What is the exact meaning of lexicographical order? How it is different from alphabetical order?
Alphabetical order is a specific kind of lexicographical ordering. The term lexicographical often refers to the mathematical rules or sorting. These include, for example, proving logically that sorting is possible. Read more about lexicographical order on wikipedia
Alphabetical ordering includes variants that differ in how to handle spaces, uppercase characters, numerals, and punctuation. Purists believe that allowing characters other than a-z makes the sort not "alphabetic" and therefore it must fall in to the larger class of "lexicographic". Again, wikipedia has additional details.
In computer programming, a related question is dictionary order or ascii code order. In dictionary order, the uppercase "A" sorts adjacent to lowercase "a". However, in many computer languages, the default string compare will use ascii codes. With ascii, all uppercase letters come before any lowercase letters, which means that that "Z" will sort before "a". This is sometimes called ASCIIbetical order.

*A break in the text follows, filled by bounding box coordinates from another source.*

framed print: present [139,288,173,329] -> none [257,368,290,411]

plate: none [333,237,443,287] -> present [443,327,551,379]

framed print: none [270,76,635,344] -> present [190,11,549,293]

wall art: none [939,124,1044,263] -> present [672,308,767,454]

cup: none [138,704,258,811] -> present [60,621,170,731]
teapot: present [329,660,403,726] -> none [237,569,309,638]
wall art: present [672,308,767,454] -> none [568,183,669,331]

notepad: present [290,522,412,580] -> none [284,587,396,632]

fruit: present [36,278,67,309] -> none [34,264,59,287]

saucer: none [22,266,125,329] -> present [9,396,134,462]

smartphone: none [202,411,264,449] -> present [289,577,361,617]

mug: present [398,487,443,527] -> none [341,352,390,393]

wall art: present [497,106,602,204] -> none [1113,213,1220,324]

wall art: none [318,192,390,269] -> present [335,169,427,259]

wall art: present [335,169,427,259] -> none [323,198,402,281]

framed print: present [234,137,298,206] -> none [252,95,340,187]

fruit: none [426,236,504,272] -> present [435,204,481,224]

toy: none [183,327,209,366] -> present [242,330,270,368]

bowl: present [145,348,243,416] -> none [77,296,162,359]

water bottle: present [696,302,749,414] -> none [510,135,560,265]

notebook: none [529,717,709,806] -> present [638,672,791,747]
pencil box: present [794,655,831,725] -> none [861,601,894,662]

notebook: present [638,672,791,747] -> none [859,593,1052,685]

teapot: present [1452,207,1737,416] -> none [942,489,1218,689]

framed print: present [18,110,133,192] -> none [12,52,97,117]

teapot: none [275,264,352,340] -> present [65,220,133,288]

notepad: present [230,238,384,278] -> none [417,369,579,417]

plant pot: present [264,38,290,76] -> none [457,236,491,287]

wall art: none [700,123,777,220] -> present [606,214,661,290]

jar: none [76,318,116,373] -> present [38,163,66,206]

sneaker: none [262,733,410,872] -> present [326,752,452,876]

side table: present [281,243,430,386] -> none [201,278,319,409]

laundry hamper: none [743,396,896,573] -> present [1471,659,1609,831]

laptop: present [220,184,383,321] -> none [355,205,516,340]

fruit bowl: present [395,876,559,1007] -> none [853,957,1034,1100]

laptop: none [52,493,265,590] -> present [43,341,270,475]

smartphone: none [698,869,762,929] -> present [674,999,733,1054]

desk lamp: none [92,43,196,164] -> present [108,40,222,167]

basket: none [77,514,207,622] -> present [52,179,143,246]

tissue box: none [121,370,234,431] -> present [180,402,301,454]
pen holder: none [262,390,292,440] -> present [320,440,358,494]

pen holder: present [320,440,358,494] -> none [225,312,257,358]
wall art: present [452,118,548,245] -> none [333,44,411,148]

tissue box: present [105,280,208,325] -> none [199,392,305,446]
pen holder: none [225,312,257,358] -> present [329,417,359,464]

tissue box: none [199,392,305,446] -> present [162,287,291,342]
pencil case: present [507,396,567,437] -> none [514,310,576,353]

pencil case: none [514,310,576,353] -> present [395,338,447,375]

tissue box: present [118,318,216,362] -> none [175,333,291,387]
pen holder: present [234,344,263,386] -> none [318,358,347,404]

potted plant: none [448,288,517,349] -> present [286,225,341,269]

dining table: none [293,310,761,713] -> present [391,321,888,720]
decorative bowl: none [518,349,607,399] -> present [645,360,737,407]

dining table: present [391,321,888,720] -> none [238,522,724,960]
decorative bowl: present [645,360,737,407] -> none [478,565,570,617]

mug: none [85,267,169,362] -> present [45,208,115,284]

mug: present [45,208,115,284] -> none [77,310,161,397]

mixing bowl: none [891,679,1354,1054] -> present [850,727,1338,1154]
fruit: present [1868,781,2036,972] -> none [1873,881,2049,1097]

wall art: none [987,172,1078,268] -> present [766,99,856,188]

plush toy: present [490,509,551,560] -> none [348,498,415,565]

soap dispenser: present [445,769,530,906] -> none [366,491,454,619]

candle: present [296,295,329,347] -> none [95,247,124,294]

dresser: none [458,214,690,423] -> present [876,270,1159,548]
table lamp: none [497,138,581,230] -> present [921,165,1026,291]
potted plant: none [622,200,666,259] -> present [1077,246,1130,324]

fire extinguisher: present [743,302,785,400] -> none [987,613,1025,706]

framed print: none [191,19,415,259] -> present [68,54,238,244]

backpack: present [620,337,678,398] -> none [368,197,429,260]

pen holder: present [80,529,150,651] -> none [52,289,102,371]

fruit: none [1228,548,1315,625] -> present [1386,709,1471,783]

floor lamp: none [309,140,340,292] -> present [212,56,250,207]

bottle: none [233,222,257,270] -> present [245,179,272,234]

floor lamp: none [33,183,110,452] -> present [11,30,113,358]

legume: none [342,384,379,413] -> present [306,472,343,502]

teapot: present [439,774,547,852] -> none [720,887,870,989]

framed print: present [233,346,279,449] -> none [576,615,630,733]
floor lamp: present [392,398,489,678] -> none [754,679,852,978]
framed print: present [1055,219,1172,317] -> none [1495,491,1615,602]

This simply means "dictionary order", i.e., the way in which words are ordered in a dictionary. If you were to determine which one of the two words would come before the other in a dictionary, you would compare the words letter by the letter starting from the first position. For example, the word "children" will appear before (and can be considered smaller) than the word "chill" because the first four letters of the two words are the same but the letter at the fifth position in "children" (i.e. d ) comes before (or is smaller than) the letter at the fifth position in "chill" (i.e. l ). Observe that lengthwise, the word "children" is bigger than "chill" but length is not the criteria here. For the same reason, an array containing 12345 will appear before an array containing 1235. (Deshmukh, OCP Java SE 11 Programmer I 1Z0815 Study guide 2019)
I want to add an answer that is more related to the programming side of the term rather than the mathematical side of it.
Lexicographical order is not always an equivalent of "dictionary order", at least this definition is not complete in the realm of programming, rather, it refers to "an ordering based on multiple criteria".
For example, almost in all famous programming languages, there are standard tools for sorting collections of objects, now what if you want to sort a collection based on more than one thing? For instance, let's say you want to sort some items based on their prices first AND then based on their popularity. This is an example of Lexicographical Order.
For example in Java (8+), you could do something like this:
// sorts items from the cheapest AND the most popular ones // towards the most expensive AND the least popular ones. Collections.sort(items, Comparator.comparing(Item::price) .thenComparing(Item::popularity) .reversed() );
And the Java documentation uses this term too, to refer to such type of ordering when explaining the "thenComapring()" method:
Returns a lexicographic-order comparator with another comparator.
Lexicographical order is nothing but the dictionary order or preferably the order in which words appear in the dictonary. For example, let's take three strings, "short", "shorthand" and "small". In the dictionary, "short" comes before "shorthand" and "shorthand" comes before "small". This is lexicographical order.
Something that can help understand better the lexicographical ordering with string is the following example.
Given the following Python script:
words = ['apple', 'Banana', 'Cherry', 'Date', 'applepie'] max_word = max(words) print(max_word)
The result will be surprisingly: 'applepie'
The motivation is that in the UNICAR sequence, the UPPERCASE LETTERs come before the LOWER CASE LETTERs.
To be more precise the UPPERCASE letters have a UNICHAR from 65 to 90 (A-Z) and the LOWERCASE letters have a UNICHAR from 97 to 122 (a-z).
So by sorting the above list because 'applepie' have the longest string with greater UNICHAR characters, it has been returned by the max built-in function.